3.4.17    Define sex linkage.

3.4.18    State two examples of sex linkage.

Any species where the female is the homogametic sex can be used, although humans will probably be referred to most commonly.

 

3.4.19     State that a human female can be homozygous or heterozygous, with respect to sex-linked genes.

3.4.20    Explain that female carriers are heterozygous for X-linked alleles.

3.4.21     Calculate and predict the genotypic and phenotypic ratios of offspring of monohybrid crosses involving any of the above patterns of inheritance.

Past examination questions should be a valuable teaching resource. A simple monohybrid cross can be used in the explanation of 3.3.6 (Law of Segregation and meiosis).

Students should be able to draw and use the Punett Grid in order to predict genotype and phenotype ratios. Examination questions will use the horizontal form of the grid (not the diamond form). Furthermore questions will test a general understanding of monohybrid crosses and so the organisms used maybe unfamiliar to the candidates.

The notation which will be used in examination questions is given below:

Sickle Cell:     Hb^A = normal     Hb^S = sickle cell

Colour blindness and haemophilia: both these conditions are produced by a recessive sex-linked allele on the X chromosome. 

X^b and X^h is the notation for the alleles concerned.

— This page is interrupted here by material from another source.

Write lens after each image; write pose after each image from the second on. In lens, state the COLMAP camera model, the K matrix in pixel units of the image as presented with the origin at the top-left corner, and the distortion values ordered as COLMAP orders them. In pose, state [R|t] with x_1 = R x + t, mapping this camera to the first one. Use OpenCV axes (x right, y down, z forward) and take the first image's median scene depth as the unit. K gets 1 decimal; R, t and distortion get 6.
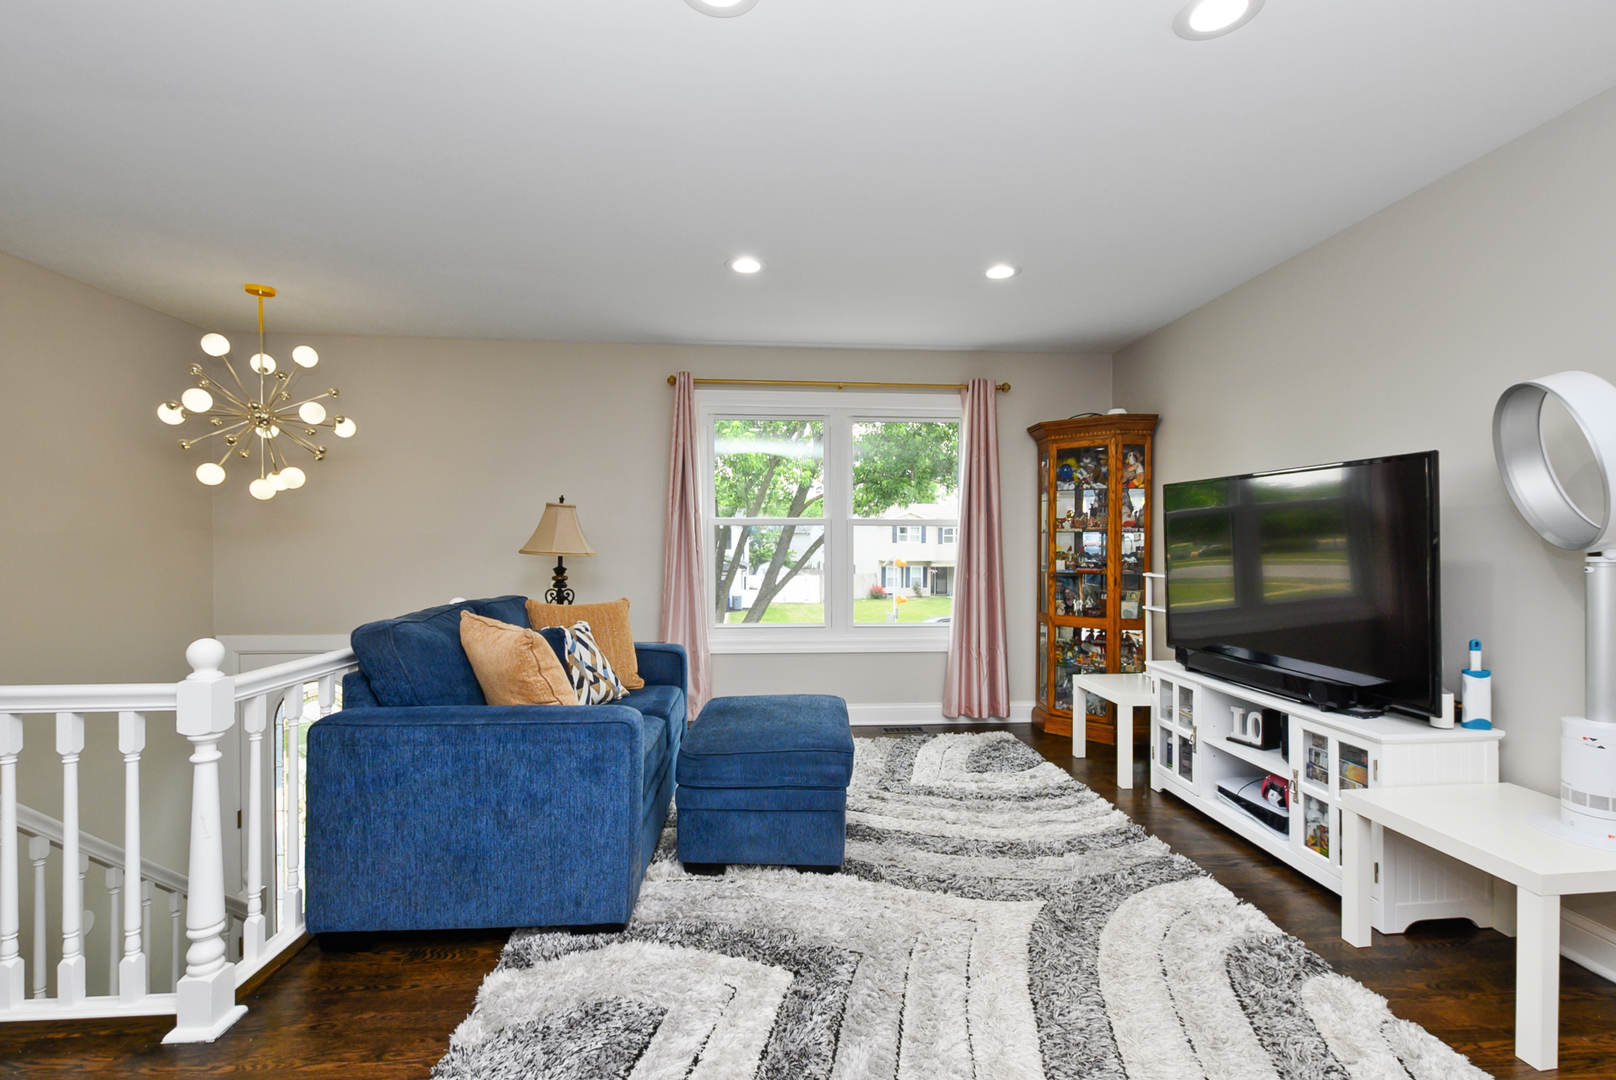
lens RADIAL K [[700.9, 0, 808.0], [0, 700.9, 540.0], [0, 0, 1]] dist [0.000729, -0.001427]
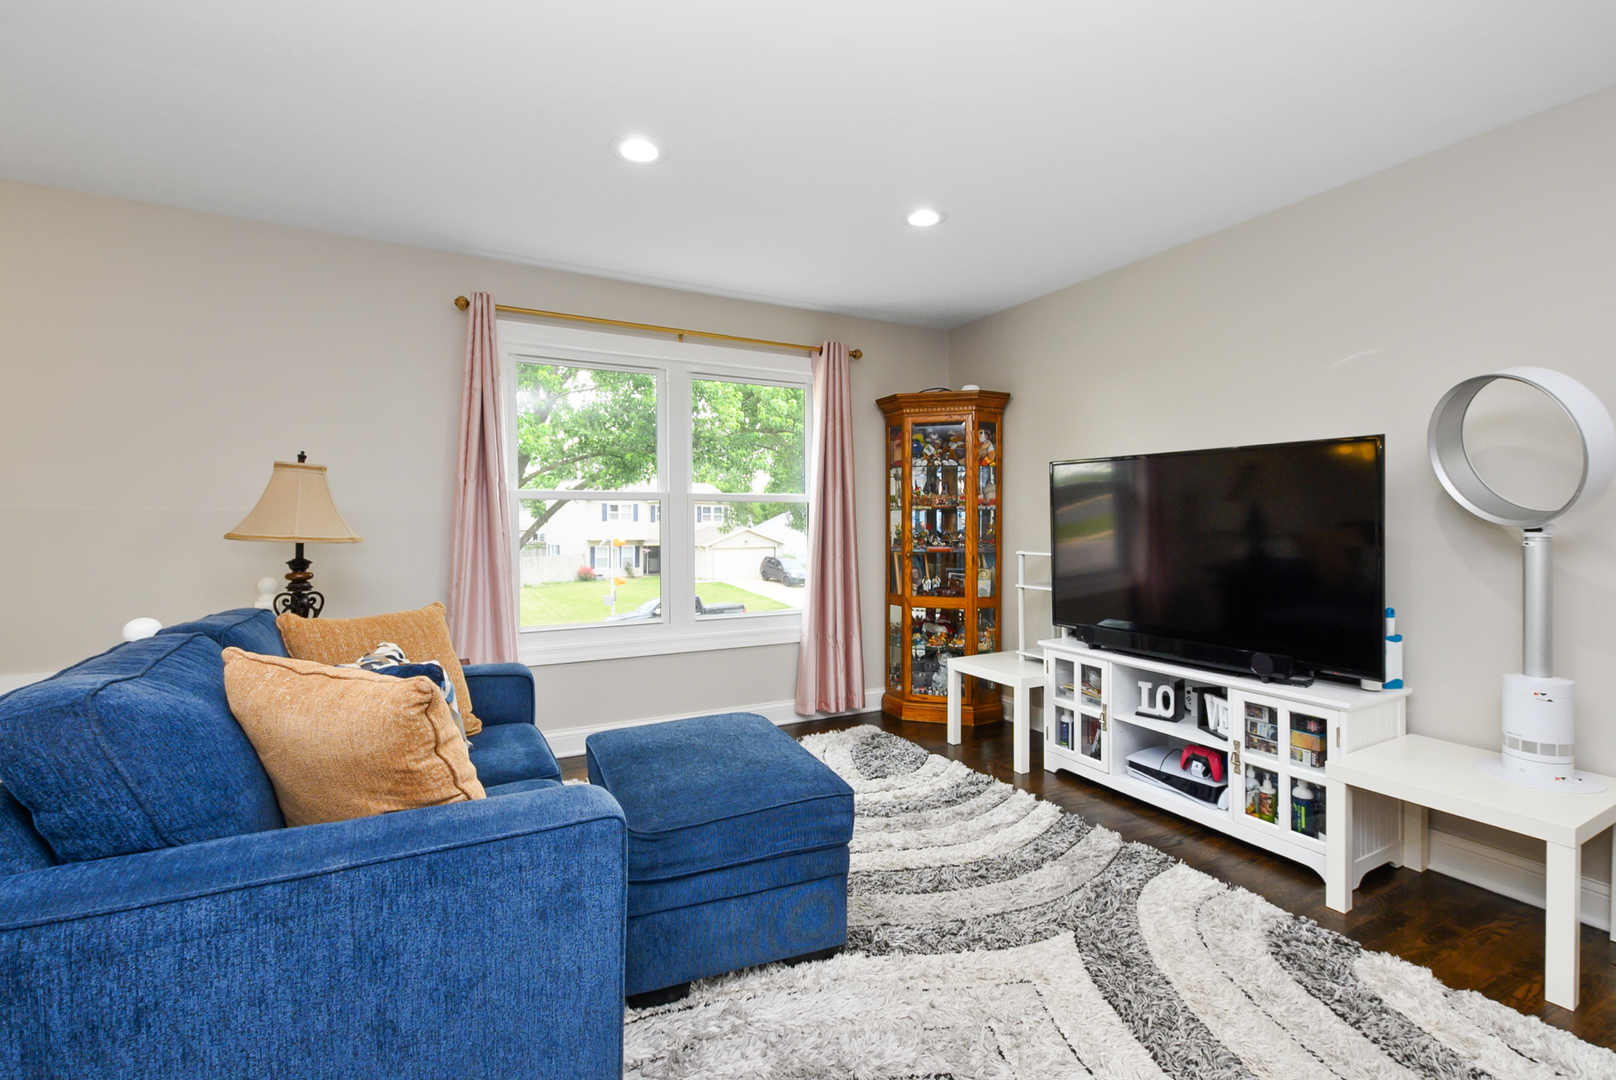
lens RADIAL K [[711.0, 0, 816.8], [0, 711.0, 517.5], [0, 0, 1]] dist [0.000055, -0.000791]
pose [[0.914305, -0.000966, 0.405026, -0.283050], [0.001238, 0.999999, -0.000409, -0.000583], [-0.405025, 0.000875, 0.914305, 0.291594]]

The corresponding dominant ones being X^B and X^H.

 

Blood groups :             Phenotype                 Genotype

                                        O                                 ii

                                        A                            I^AI^A or I^Ai

                                        B                            I^BI^B or I^Bi

                                        AB                             I^AI^B

                                                                       

                                                                    ^{Rh+ and Rh-}

Codominance: The main letter should relate to the gene and the suffix should relate to the allele (both uppercase letters) e.g., red and white codominant flower colours they should be represented as C^R and C^W respectively.

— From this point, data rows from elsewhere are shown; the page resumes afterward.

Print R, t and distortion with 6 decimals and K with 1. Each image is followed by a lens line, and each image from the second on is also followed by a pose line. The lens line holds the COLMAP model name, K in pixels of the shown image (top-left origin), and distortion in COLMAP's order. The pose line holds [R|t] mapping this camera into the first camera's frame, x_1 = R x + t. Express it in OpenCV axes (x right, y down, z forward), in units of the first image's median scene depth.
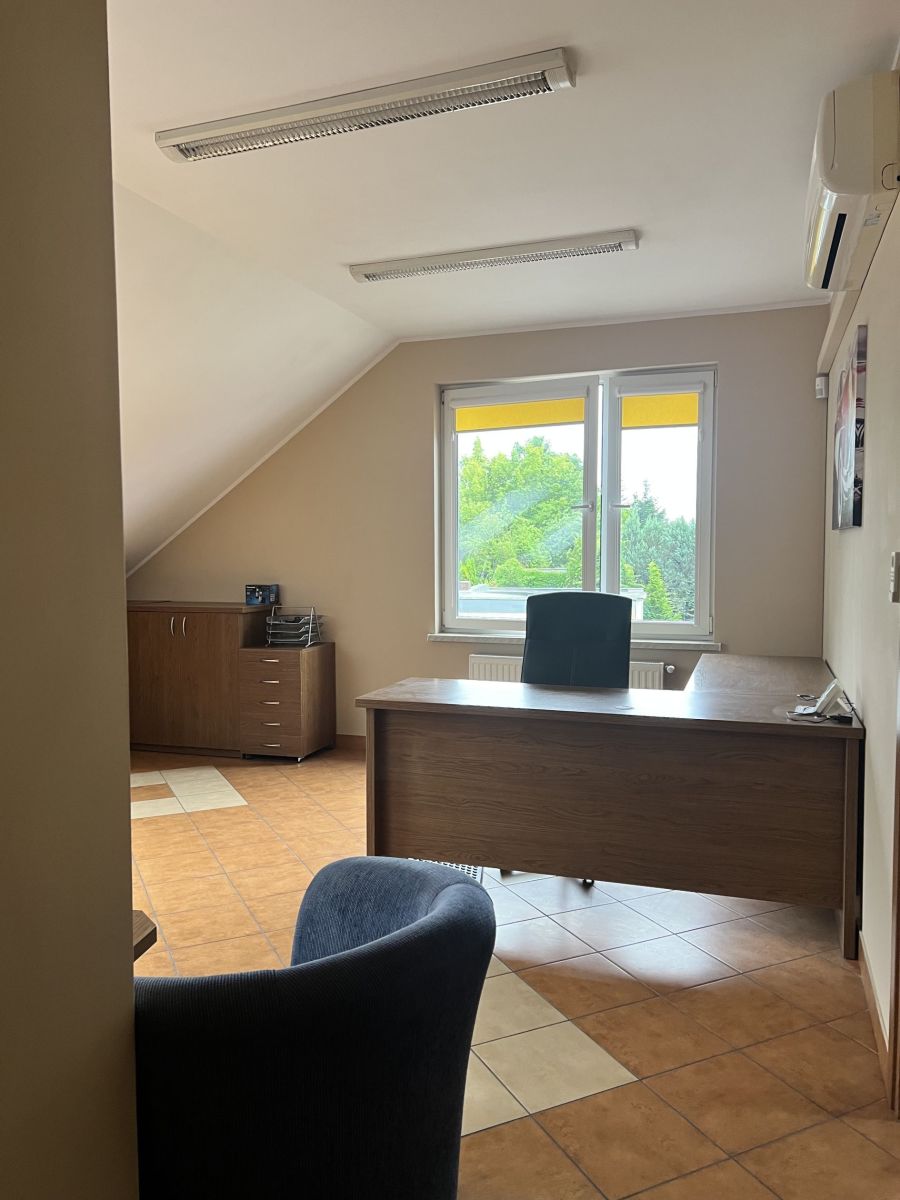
lens RADIAL K [[897.1, 0, 445.4], [0, 897.1, 602.0], [0, 0, 1]] dist [0.142558, -0.240359]
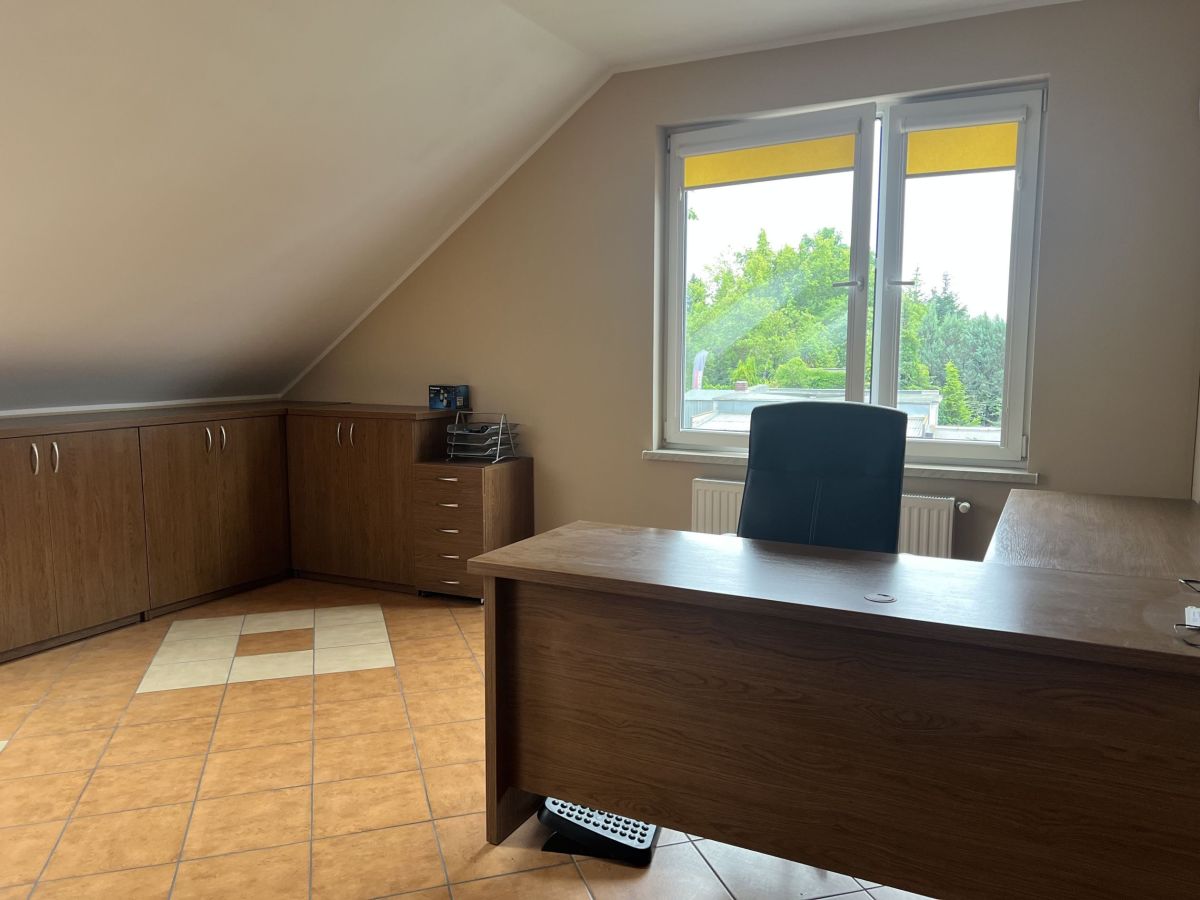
lens RADIAL K [[899.8, 0, 604.8], [0, 899.8, 450.5], [0, 0, 1]] dist [0.055336, -0.049848]
pose [[0.990470, 0.020196, -0.136239, 0.057110], [-0.012703, 0.998370, 0.055650, -0.007993], [0.137141, -0.053389, 0.989112, 0.225662]]
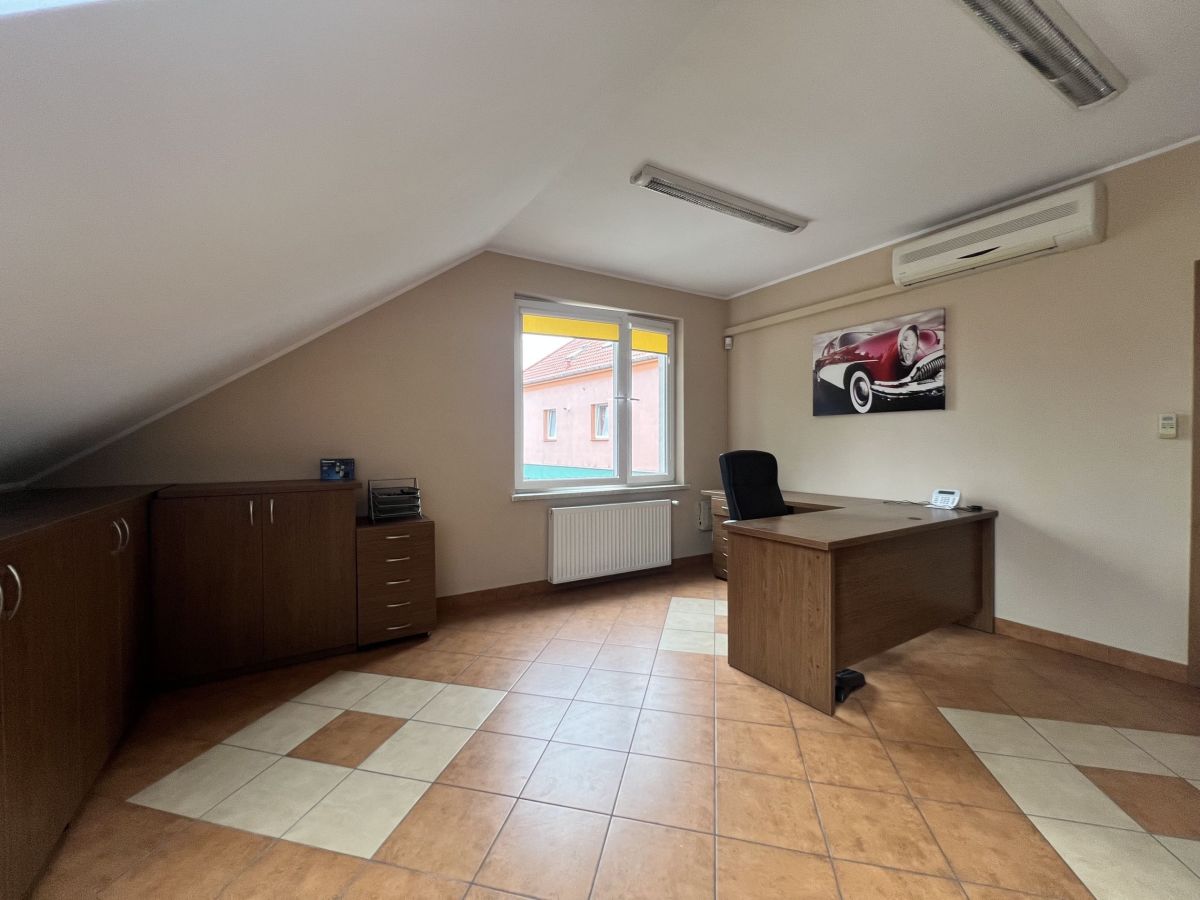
lens RADIAL K [[481.2, 0, 596.5], [0, 481.2, 446.4], [0, 0, 1]] dist [0.001578, 0.000616]
pose [[0.633743, -0.002822, 0.773539, -0.464598], [0.048032, 0.998207, -0.035710, -0.001282], [-0.772051, 0.059785, 0.632742, 0.531072]]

Drosophila and other organisms: a⁺ for dominant allele and a for recessive allele. For example, vg⁺ for normal wing and vg for vestigial wing.

Students should be directed to choose letters representing alleles with care to avoid possible confusion between upper and lower case.

 

3.5.1     Define genetic screening.

3.5.2     Discuss three advantages and/or disadvantages of genetic screening.

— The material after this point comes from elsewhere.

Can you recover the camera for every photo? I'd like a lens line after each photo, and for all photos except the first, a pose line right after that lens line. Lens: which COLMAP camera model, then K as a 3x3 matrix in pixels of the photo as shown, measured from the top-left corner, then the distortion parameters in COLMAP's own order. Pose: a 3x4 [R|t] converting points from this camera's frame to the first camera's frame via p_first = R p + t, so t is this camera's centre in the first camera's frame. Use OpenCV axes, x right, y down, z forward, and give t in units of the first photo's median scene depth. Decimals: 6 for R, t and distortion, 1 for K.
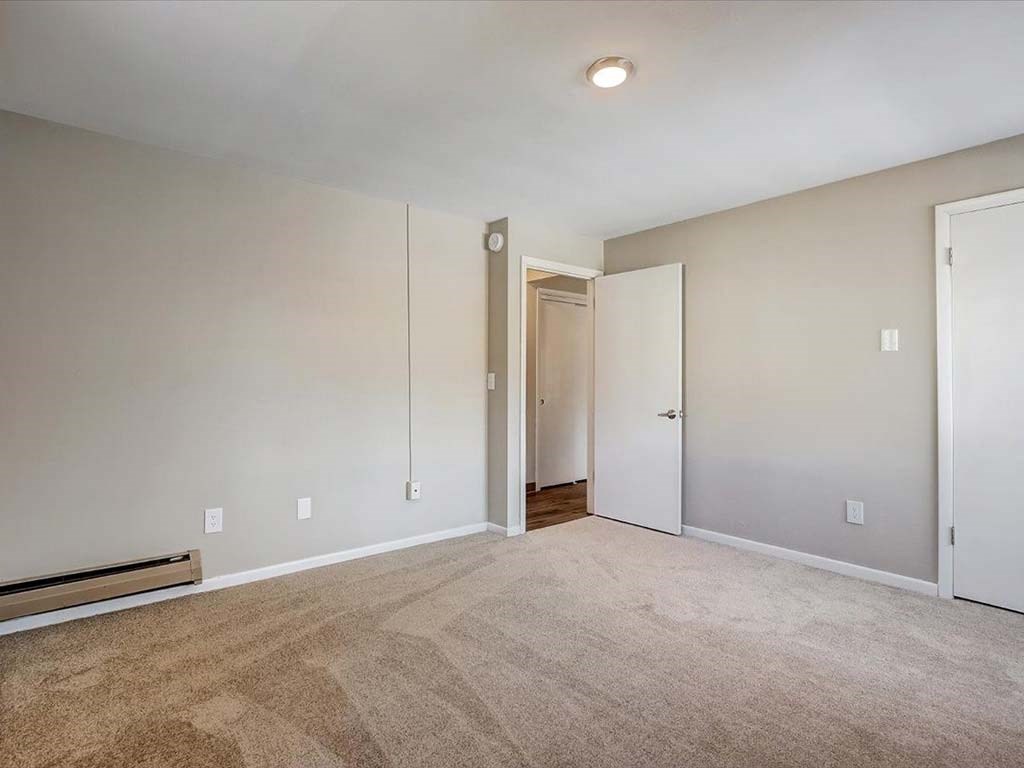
lens RADIAL K [[527.9, 0, 512.0], [0, 527.9, 384.0], [0, 0, 1]] dist [-0.001633, 0.000078]
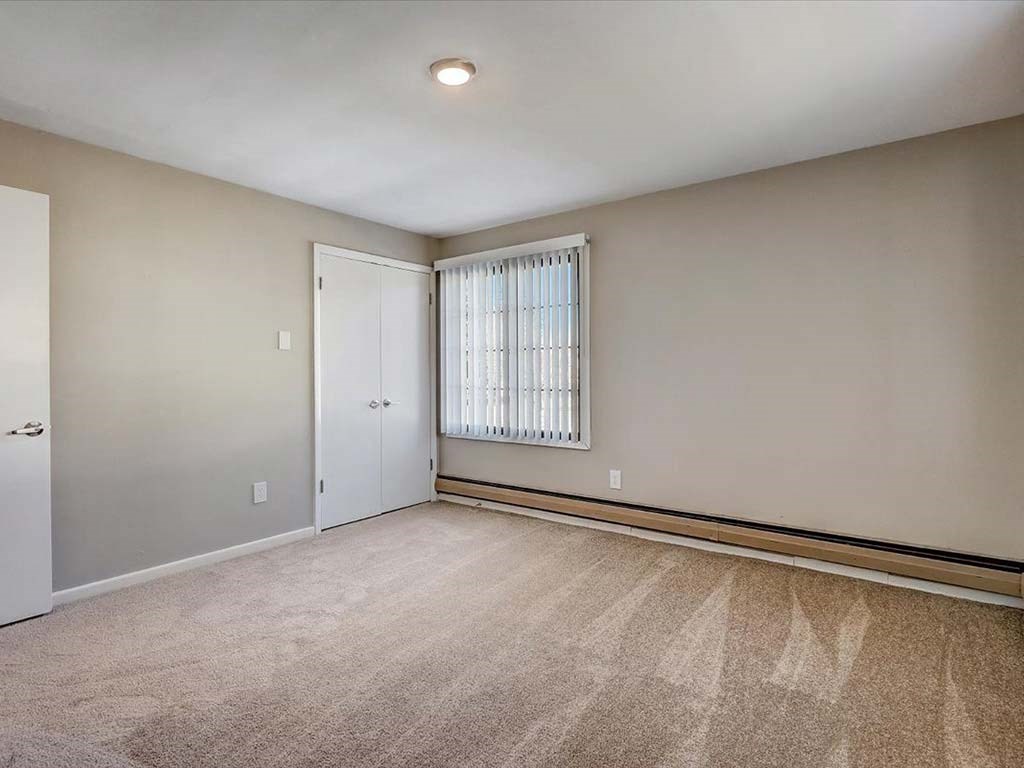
lens RADIAL K [[534.5, 0, 508.8], [0, 534.5, 376.1], [0, 0, 1]] dist [-0.012853, 0.000242]
pose [[-0.218526, -0.005381, 0.975816, -0.616150], [0.013597, 0.999871, 0.008558, -0.004477], [-0.975736, 0.015138, -0.218425, 0.807873]]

Three advantages or three disadvantages or any combination between the two. This may include ethnical issues. Pre-natal diagnosis of genetic diseases, immigration disputes, confirming animal pedigrees, etc.

 

3.5.3     State that the Human Genome Project is an international cooperative venture to sequence the complete human genome.

3.5.4    Describe two possible advantageous outcome of this project.

It should lead to an understanding of many genetic diseases, to genome libraries and the production of gene probes to detect sufferers and carriers of genetic diseases (e.g., Duchenne muscular dystrophy). It also leads to production of pharmaceuticals based on DNA sequences.

 

3.5.5     Define clone.

3.5.6     Outline a technique used in the cloning of farm animals.

Early divisions of a fertilised egg produce 8 cells each of which could give rise to an embryo (totipotency). After in vitro processes the 8 resultant separated embryos can be transferred to surrogate mothers (e.g., cattle or sheep) to continue using selected prime animals for the production of more gametes. At present it is used for cloning genetically manipulated animals to produce pharmaceutical biochemicals.

Cloning happens normally – monozygotic twins. Some may regard the in vitro production of two embryos from one, to be acceptable – others would see this as leading to the selection of those ‘fit to be cloned’ and visions of ‘eugenics and super-race’.

 

Many examples can be found of results of breeding domesticated animals and crop plants over hundreds of years. Note also the modern agricultural biological techniques of breeding for disease resistance, increased food production, high yield of milk/wool/protein/etc., breeding plants to select those that can spread to external the range of species.